Op de heuvel van zand, die aan de bovenkant is afgevlakt als een
ei zonder kapje, zijn al enkele woonblokken gereed en wachten op hun
bewoners. Een deel van hen is net als Stefan opgegroeid in de voormalig
Duitse huizen, waar hun ouders waren neergestreken na van
de Verloren in de Herwonnen Gebieden te zijn beland, de rest is uit
Mazurische dorpjes opgediept en als aardappels van een kar met een
dronken voerman de mijnen van Wałbrzych ingerold. Sommigen hadden
afbeeldingen van de Madonna van Vilnius in hun koffers, anderen
van die van Częstochowa, en allebei de madonna’s hadden thuis op de
witgekalkte muren lichte rechthoeken achtergelaten. Waar zij vandaan
kwamen hadden ze het allemaal met maar weinig ruimte moeten stellen,
waardoor ze nu een gevoel van waakzaamheid met elkaar deelden.

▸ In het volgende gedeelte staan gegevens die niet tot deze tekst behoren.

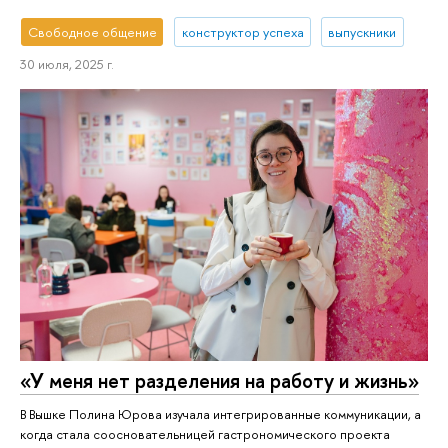
Свободное общение
конструктор успеха
выпускники
30 июля, 2025 г.
«У меня нет разделения на работу и жизнь»
В Вышке Полина Юрова изучала интегрированные коммуникации, а
когда стала соосновательницей гастрономического проекта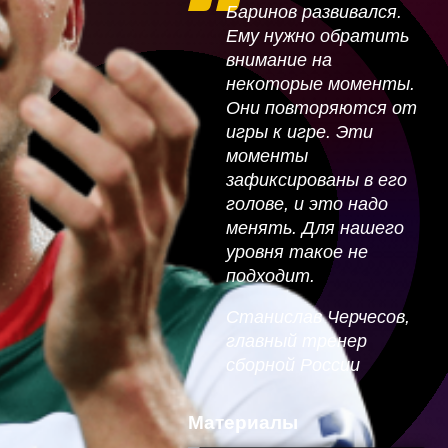
Баринов развивался.
Ему нужно обратить
Джикия
внимание на
Проворов
некоторые моменты.
Они повторяются от
Кузнецов
игры к игре. Эти
моменты
Тарасенко
зафиксированы в его
Жирков
голове, и это надо
менять. Для нашего
Шунин
уровня такое не
Василий Уткин,
подходит.
Оздоев
спортивный
Квят
Станислав Черчесов,
журналист
главный тренер
Смольников
сборной России
Дадонов
Материалы
Сорокин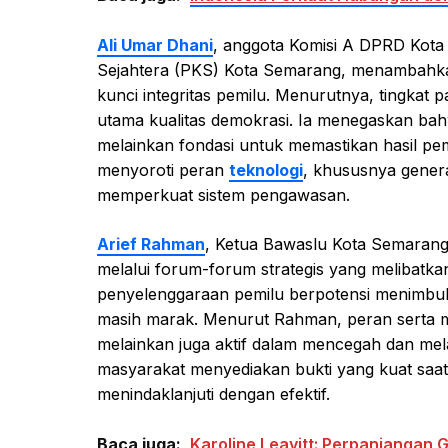
Ali Umar Dhani
, anggota Komisi A DPRD Kota
Sejahtera (PKS) Kota Semarang, menambahkan 
kunci integritas pemilu. Menurutnya, tingkat p
utama kualitas demokrasi. Ia menegaskan bah
melainkan fondasi untuk memastikan hasil pe
menyoroti peran
teknologi
, khususnya genera
memperkuat sistem pengawasan.
Arief Rahman
, Ketua Bawaslu Kota Semarang
melalui forum-forum strategis yang melibatk
penyelenggaraan pemilu berpotensi menimbulk
masih marak. Menurut Rahman, peran serta ma
melainkan juga aktif dalam mencegah dan me
masyarakat menyediakan bukti yang kuat saa
menindaklanjuti dengan efektif.
Baca juga:
Karoline Leavitt: Perpanjangan 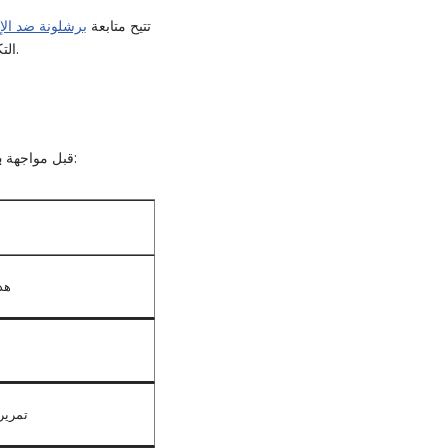
تتيح متابعة
برشلونة ضد الإن
التكتيكية المحتملة أثناء المباراة. كما تمكن المشجعين من توقع اللاعبين المؤثرين والفرص الهجومية لكل فريق.
، هذه أبرز الإحصاءات التي توضح مستوى الأداء للفريقين في الدوري ودوري أبطال أوروبا:
قبل مواجهة
ب
22 
480 تمري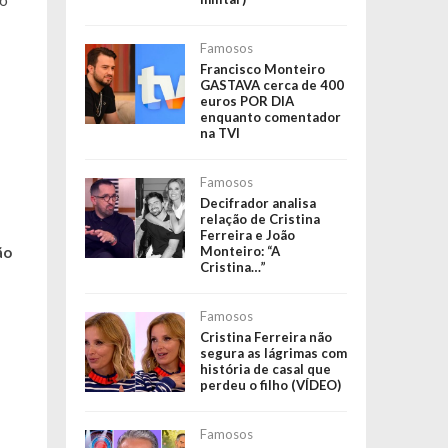
lo
Famosos
Francisco Monteiro
GASTAVA cerca de 400
euros POR DIA
enquanto comentador
na TVI
Famosos
Decifrador analisa
relação de Cristina
Ferreira e João
ão
Monteiro: “A
Cristina…”
Famosos
Cristina Ferreira não
segura as lágrimas com
história de casal que
perdeu o filho (VÍDEO)
Famosos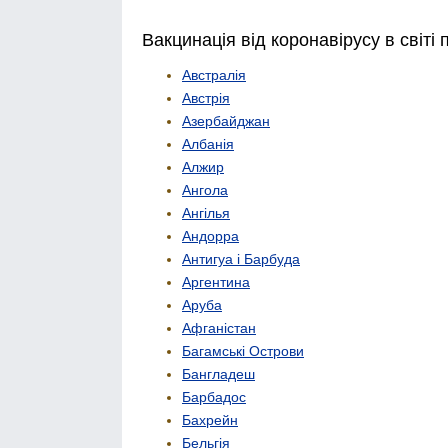
Вакцинація від коронавірусу в світі 
Австралія
Австрія
Азербайджан
Албанія
Алжир
Ангола
Ангілья
Андорра
Антигуа і Барбуда
Аргентина
Аруба
Афганістан
Багамські Острови
Бангладеш
Барбадос
Бахрейн
Бельгія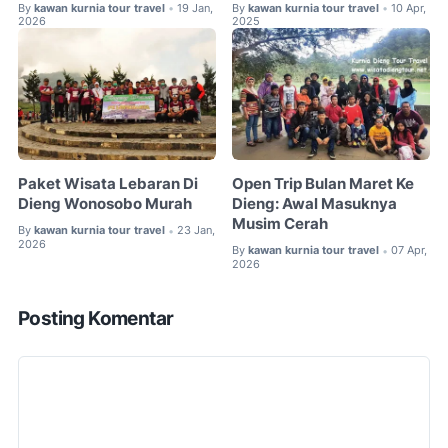
By
kawan kurnia tour travel
19 Jan,
By
kawan kurnia tour travel
10 Apr,
•
•
2026
2025
Paket Wisata Lebaran Di
Open Trip Bulan Maret Ke
Dieng Wonosobo Murah
Dieng: Awal Masuknya
Musim Cerah
By
kawan kurnia tour travel
23 Jan,
•
2026
By
kawan kurnia tour travel
07 Apr,
•
2026
Posting Komentar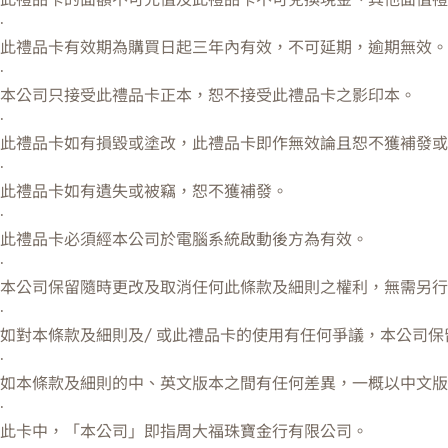
·
此禮品卡有效期為購買日起三年內有效，不可延期，逾期無效。
·
本公司只接受此禮品卡正本，恕不接受此禮品卡之影印本。
·
此禮品卡如有損毀或塗改，此禮品卡即作無效論且恕不獲補發或
·
此禮品卡如有遺失或被竊，恕不獲補發。
·
此禮品卡必須經本公司於電腦系統啟動後方為有效。
·
本公司保留隨時更改及取消任何此條款及細則之權利，無需另行
·
如對本條款及細則及/ 或此禮品卡的使用有任何爭議，本公司保
·
如本條款及細則的中、英文版本之間有任何差異，一概以中文版
·
此卡中，「本公司」即指周大福珠寶金行有限公司。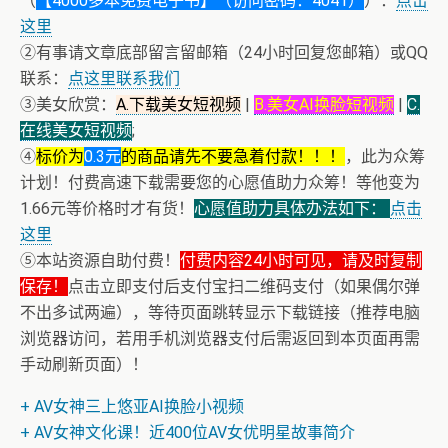
（
【4000多本免费电子书】（访问密码：4041）
）：
点击
这里
②有事请文章底部留言留邮箱（24小时回复您邮箱）或QQ
联系：
点这里联系我们
③美女欣赏：
A.下载美女短视频
|
B.美女AI换脸短视频
|
C.
在线美女短视频
;
④
标价为
0.3元
的商品请先不要急着付款！！！
，此为众筹
计划！付费高速下载需要您的心愿值助力众筹！等他变为
1.66元等价格时才有货！
心愿值助力具体办法如下：
点击
这里
⑤本站资源自助付费！
付费内容24小时可见，请及时复制
保存！
点击立即支付后支付宝扫二维码支付（如果偶尔弹
不出多试两遍），等待页面跳转显示下载链接（推荐电脑
浏览器访问，若用手机浏览器支付后需返回到本页面再需
手动刷新页面）！
+ AV女神三上悠亚AI换脸小视频
+ AV女神文化课！近400位AV女优明星故事简介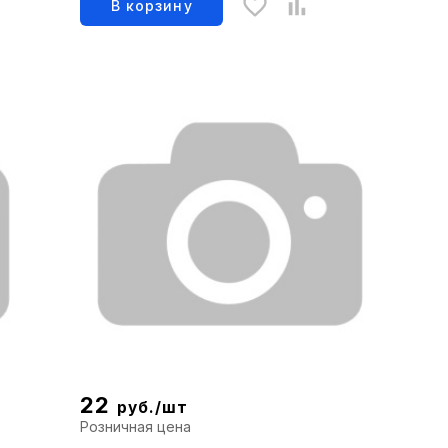
В корзину
22
руб./шт
Розничная цена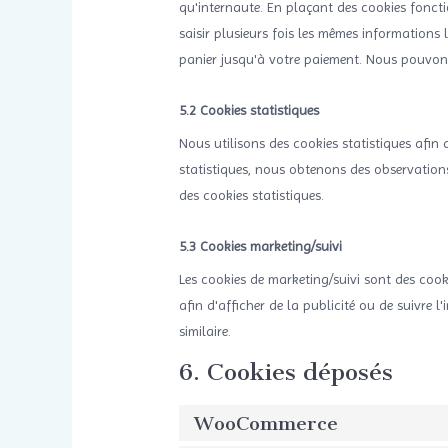
qu'internaute. En plaçant des cookies fonctio
saisir plusieurs fois les mêmes informations lo
panier jusqu'à votre paiement. Nous pouvon
5.2 Cookies statistiques
Nous utilisons des cookies statistiques afin d
statistiques, nous obtenons des observations
des cookies statistiques.
5.3 Cookies marketing/suivi
Les cookies de marketing/suivi sont des cooki
afin d'afficher de la publicité ou de suivre l'
similaire.
6. Cookies déposés
WooCommerce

Voorovergebogen hadden ze aan tafel gezeten om met hun lepel de
anderen voor te zijn. Ze hadden op de strozak tussen broer en zus gelegen
om het warmer te hebben, hadden hun hoofd gebogen om met
de muts in de hand nederig te vragen en te bidden, maar nu richtten ze
zich langzaam op. Ze spraken allemaal vrijwel dezelfde ruwe taal, die
knetterde als op het vuur gegooide dennenappels, maar vaak begreep
de ene buurman de andere niet. Vol verwachting en hoop kwamen ze
met kartonnen koffers, met het gevoel recht te hebben op meer ruimte,
en ze verbaasden zich erover hoe het in hemelsnaam mogelijk was dat
ze die vroeger niet hadden gehad. Ze beklommen de heuvel, trapten
Jadzia en Stefan op hun hielen, trokken in grote getalen naar de bouwplaats
en drongen aan op haast. Tweehonderd procent van de norm,
tweehonderdvijftig! De deurposten en raamkozijnen in Piaskowa Góra
zullen dus niet ideaal recht zijn. De woning van Jadzia en Stefan op
de negende verdieping blijkt twee vierkante meter kleiner, maar wel
zeker tien centimeter hoger dan die op de zevende, waar de familie
Lepki samen met zoon Zbyszek komt te wonen. Twee ingangen verderop
hebben de Kowaliks, met twee tot aan hun middel reikende kinderen
plus de pasgeboren Edytka, een woning op de elfde verdieping
toegewezen gekregen, vanwaar ze de Piasaks, eigenaren van enig kind
Jagienka, op de eerste verdieping benijden om de juiste afmetingen
van een nis voor een driedeurs kledingkast, die bij hen te ondiep en
te scheef is uitgevallen. Iedereen heeft wel iets wat beter en iets wat
slechter is, maar de verschillen zijn niet groot. Het is heel plezierig dat
ze in Piaskowa Góra bijna allemaal hetzelfde hebben, dan is er eindelijk
een keer gerechtigheid.
Halina weet zelf niet waarom ze al die snuisterijen hadden meegebracht.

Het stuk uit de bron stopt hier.